■ KETENTUAN TUGAS ■
Salin dari teks yang diberikan bagian yang dimulai pada "Saat itu lima" dan berakhir pada "layak dan pantas.", tanpa mengubah satu huruf pun.

■ TEKS YANG DIBERIKAN ■
★ ★ ★ ★ ★ ★ ★
Saat itu lima tahun lalu, pemimpinku berkoar soal sekolah gratis, soal
kesehatan gratis. Lima tahun yang lalu dan kini bertamu lima tahun yang baru
pemimpinku kembali berkumandang, soal pelayanan yang tidak dpersulit, bebas
korupsi, gaji untuk kesejahteraan rakyat.
Lima tahun itu pemimpinku berkata siap ditemui setiap saat oleh siapapun, pintu selalu terbuka bagi masyarakat. Setiap lima tahun pergi dan datang kembali lima tahun berikutnya pemimpinku “menjual” selaksa janji seakan menjadi “Kabar gembira” bagi masyarakat lemah, miskin dan menderita, meyakinkan saya yang miskin dan terlantar ini bahwa dia adalah pemimpinku yang layak dan pantas.
★ ★ ★ ★ ★ ★ ★
■ DATA ■

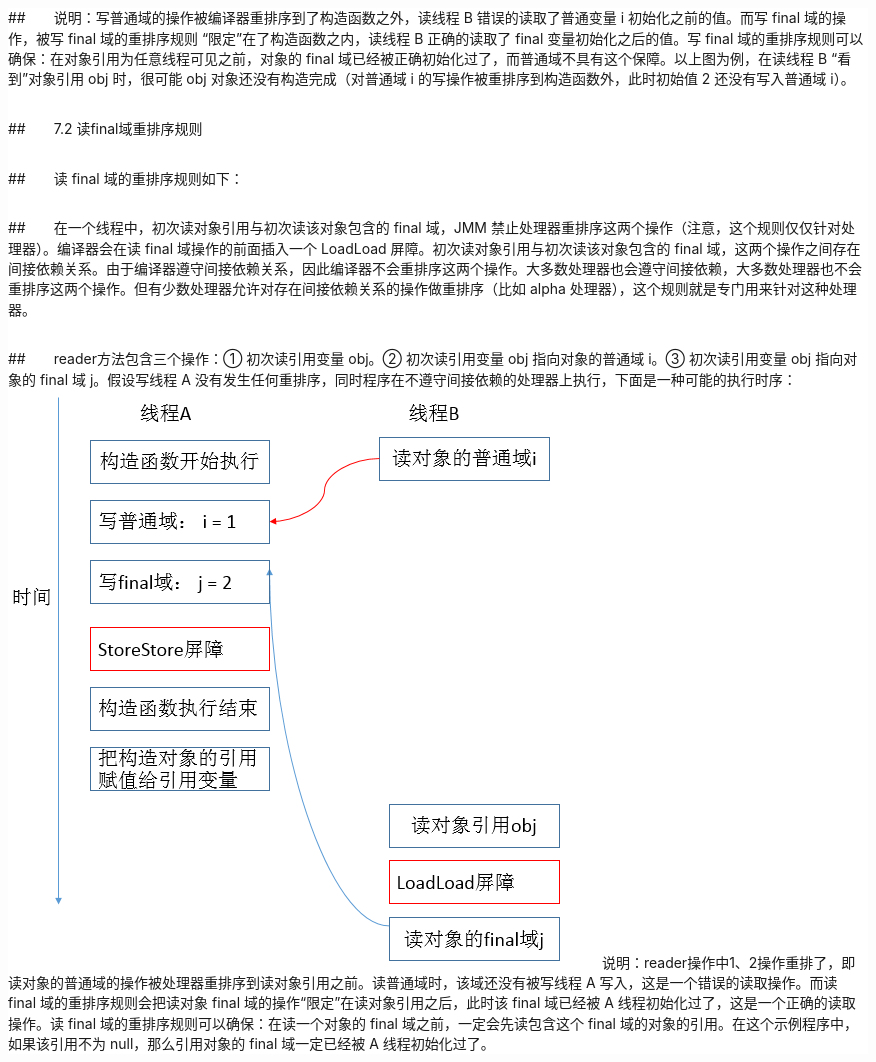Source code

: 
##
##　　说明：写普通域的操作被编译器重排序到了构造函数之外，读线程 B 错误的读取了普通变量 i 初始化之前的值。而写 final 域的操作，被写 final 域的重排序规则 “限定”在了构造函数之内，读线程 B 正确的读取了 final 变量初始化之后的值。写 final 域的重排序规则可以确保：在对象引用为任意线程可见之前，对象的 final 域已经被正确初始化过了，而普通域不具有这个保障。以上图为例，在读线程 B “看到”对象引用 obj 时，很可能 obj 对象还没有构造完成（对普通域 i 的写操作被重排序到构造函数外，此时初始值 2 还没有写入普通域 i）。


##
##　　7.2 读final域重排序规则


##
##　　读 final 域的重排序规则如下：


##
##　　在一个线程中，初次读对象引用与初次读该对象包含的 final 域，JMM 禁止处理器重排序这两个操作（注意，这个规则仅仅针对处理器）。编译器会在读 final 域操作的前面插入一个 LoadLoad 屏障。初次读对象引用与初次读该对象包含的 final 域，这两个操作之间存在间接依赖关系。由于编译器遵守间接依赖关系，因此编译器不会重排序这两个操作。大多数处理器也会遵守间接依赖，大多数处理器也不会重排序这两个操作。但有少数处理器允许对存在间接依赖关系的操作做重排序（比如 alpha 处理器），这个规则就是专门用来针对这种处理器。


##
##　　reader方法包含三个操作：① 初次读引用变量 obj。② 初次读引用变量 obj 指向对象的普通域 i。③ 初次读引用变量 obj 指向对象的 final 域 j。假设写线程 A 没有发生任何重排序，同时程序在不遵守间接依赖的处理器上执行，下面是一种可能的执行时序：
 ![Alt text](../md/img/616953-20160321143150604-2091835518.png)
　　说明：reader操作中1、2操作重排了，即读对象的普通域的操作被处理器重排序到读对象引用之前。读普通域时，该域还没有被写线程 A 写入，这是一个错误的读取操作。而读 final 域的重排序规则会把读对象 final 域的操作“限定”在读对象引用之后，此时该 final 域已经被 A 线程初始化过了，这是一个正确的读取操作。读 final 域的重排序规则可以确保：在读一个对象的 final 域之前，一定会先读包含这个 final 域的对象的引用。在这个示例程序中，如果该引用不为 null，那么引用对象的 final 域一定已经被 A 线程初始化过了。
★ ★ ★ ★ ★ ★ ★
■ JAWABAN ANDA ■
Saat itu lima tahun lalu, pemimpinku berkoar soal sekolah gratis, soal
kesehatan gratis. Lima tahun yang lalu dan kini bertamu lima tahun yang baru
pemimpinku kembali berkumandang, soal pelayanan yang tidak dpersulit, bebas
korupsi, gaji untuk kesejahteraan rakyat.
Lima tahun itu pemimpinku berkata siap ditemui setiap saat oleh siapapun, pintu selalu terbuka bagi masyarakat. Setiap lima tahun pergi dan datang kembali lima tahun berikutnya pemimpinku “menjual” selaksa janji seakan menjadi “Kabar gembira” bagi masyarakat lemah, miskin dan menderita, meyakinkan saya yang miskin dan terlantar ini bahwa dia adalah pemimpinku yang layak dan pantas.